Although no significant accumulation of by-products could be detected for CBT-ol and casbene, expression of GbLS was accompanied by the modification of levopimaradiene and abietatriene, most likely hydroxylation by endogenous N. benthamiana oxidases. To the best of our knowledge, direct modification of exogenous terpene olefins in N. benthamiana has not been reported yet. However, hydroxylated or carboxylated terpenoids such as artemisinic acid or germacrenoic acid were shown to undergo several types of modifications, including glycosylation and glutathione-transfer [27, 30]. The fact that no modification could be detected with casbene or CBT-ol suggests that the modifications are specific to the products of GbLS. One possibility is that one of these products induces a detoxification response in N. benthamiana resulting in the expression of oxidases, e. g. P450 mono-oxygenases, which would then hydroxylate levopimaradiene and abietatriene. Alternatively, such oxidases could be constitutively expressed and would exhibit some degree of product specificity since casbene and CBT-ol do not seem to be modified by these activities. Interestingly, such abietane-type diterpenes, including levopimaradiene, are extensively oxidized in various plant species, particularly in the conifers and Lamiaceae, and it is therefore likely that similar processes take place in tobacco [16, 48–50]. To further clarify this point, systematic testing of diverse diterpene synthases should indicate to what extent this response is specific of certain diterpenes.

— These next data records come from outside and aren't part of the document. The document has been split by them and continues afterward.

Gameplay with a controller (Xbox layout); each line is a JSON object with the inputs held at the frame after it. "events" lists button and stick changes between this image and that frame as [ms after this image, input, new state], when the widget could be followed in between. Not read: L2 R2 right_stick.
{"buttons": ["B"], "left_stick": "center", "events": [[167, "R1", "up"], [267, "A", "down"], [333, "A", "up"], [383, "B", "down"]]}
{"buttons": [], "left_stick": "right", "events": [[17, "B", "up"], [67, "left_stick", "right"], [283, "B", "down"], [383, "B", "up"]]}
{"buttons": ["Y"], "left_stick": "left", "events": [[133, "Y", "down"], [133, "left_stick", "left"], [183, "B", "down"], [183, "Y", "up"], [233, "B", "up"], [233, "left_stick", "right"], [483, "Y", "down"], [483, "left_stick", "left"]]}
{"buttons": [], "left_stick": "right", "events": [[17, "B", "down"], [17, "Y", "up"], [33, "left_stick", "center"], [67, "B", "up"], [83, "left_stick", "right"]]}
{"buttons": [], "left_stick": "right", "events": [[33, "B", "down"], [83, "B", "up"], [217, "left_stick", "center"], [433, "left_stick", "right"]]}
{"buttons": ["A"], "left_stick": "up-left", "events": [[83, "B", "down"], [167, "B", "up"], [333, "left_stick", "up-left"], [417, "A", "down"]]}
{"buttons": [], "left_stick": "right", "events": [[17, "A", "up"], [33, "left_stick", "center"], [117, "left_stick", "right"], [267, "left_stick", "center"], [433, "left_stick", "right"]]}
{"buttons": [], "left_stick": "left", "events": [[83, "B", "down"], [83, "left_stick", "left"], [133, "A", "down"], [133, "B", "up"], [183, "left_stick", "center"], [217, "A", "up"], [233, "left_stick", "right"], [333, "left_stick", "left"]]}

The characterization of plant diterpene synthases by transient expression in N. benthamiana with our optimized method offers a number of advantages over expression in microbial hosts (E. coli or yeast). First, subcellular targeting is not an issue any more since the processing of organellar targeting signals is highly conserved in plants. Thus, full length coding sequences can be used directly for expression without concerns about removing a signal peptide whose length still has to be determined empirically. Second, solubility and functionality of the expressed protein is often an issue when expressing plant enzymes in E. coli or yeast, particularly with terpene synthases. Here, although the diterpene synthases tested come from highly divergent plant species, they could all be functionally expressed without optimization of the coding sequence. Finally, in comparison to transgenic plants, the transient system provides a rapid method, reduced costs of production and scalability thanks to the large amounts of tissue that can be infiltrated. Co-expression with SlDXS2 and NtGGPPS2 ensures that sufficient quantity of the product for structure elucidation can be recovered with a relatively small sample size, i.e. one leaf. Beyond the characterization of diterpene synthase products, our optimized method should be of general use for the reconstitution of diterpenoid biosynthetic pathways and combinatorial biosynthesis.
Nicotiana benthamiana seeds were germinated directly in soil and grown in climate-controlled chambers with a 16-h day/8-h night photoperiod under an illumination of 90 μmol/s/m2 generated by MT250DL metal halide lamps. Temperatures in the growth chamber were set to 20°C during the day and to 18°C in the night. Humidity was adjusted to 60%.
All oligonucleotide primers which were used for the isolation of cDNA for cloning and in PCR reactions are listed in Additional file 6. The cloning primers were designed by hand with artificial BpiI restriction sites at the 5’ and 3’ end necessary for Golden Gate cloning  procedures.
T-DNA constructs for in planta expression
Recombinant plasmids were generated according to the Golden Gate cloning method [51, 52]. Full length coding sequences for NsCBTS2a, RcCS, GbLS, SlDXS2 and NtGGPPS2 were PCR amplified using Phusion Hot Start II High-Fidelity DNA Polymerase (Thermo Scientific, http://www.thermoscientific.com) and gene specific primers. Prior to cloning, any BpiI and BsaI restriction sites that were present within gene sequence were removed by mutating single nucleotides of enzyme recognition pattern and dividing the gene into sub-fragments devoid of these sites according to . Entry modules were generated by cloning the sub-fragments into vector pGEM-T-easy (Promega, http://www.promega.com) according to the manufacturer’s instructions or in pUC18 according to Engler and Marillonnet . The entry modules were assembled to full length gene into Golden Gate entry vector pL0-SC  using BpiI (Fermentas, http://www.thermoscientificbio.com/fermentas) and Promega T4-HC-Ligase, and the inserted fragment was verified by sequencing. Finally, the target genes in pL0-SC were transferred into T-DNA vector pL1F-1, and fused to CaMV 35S promoter and Nos-terminator by a single reaction using BsaI (New England Biolabs, http://www.neb.com) and T4-HC-Ligase (Promega).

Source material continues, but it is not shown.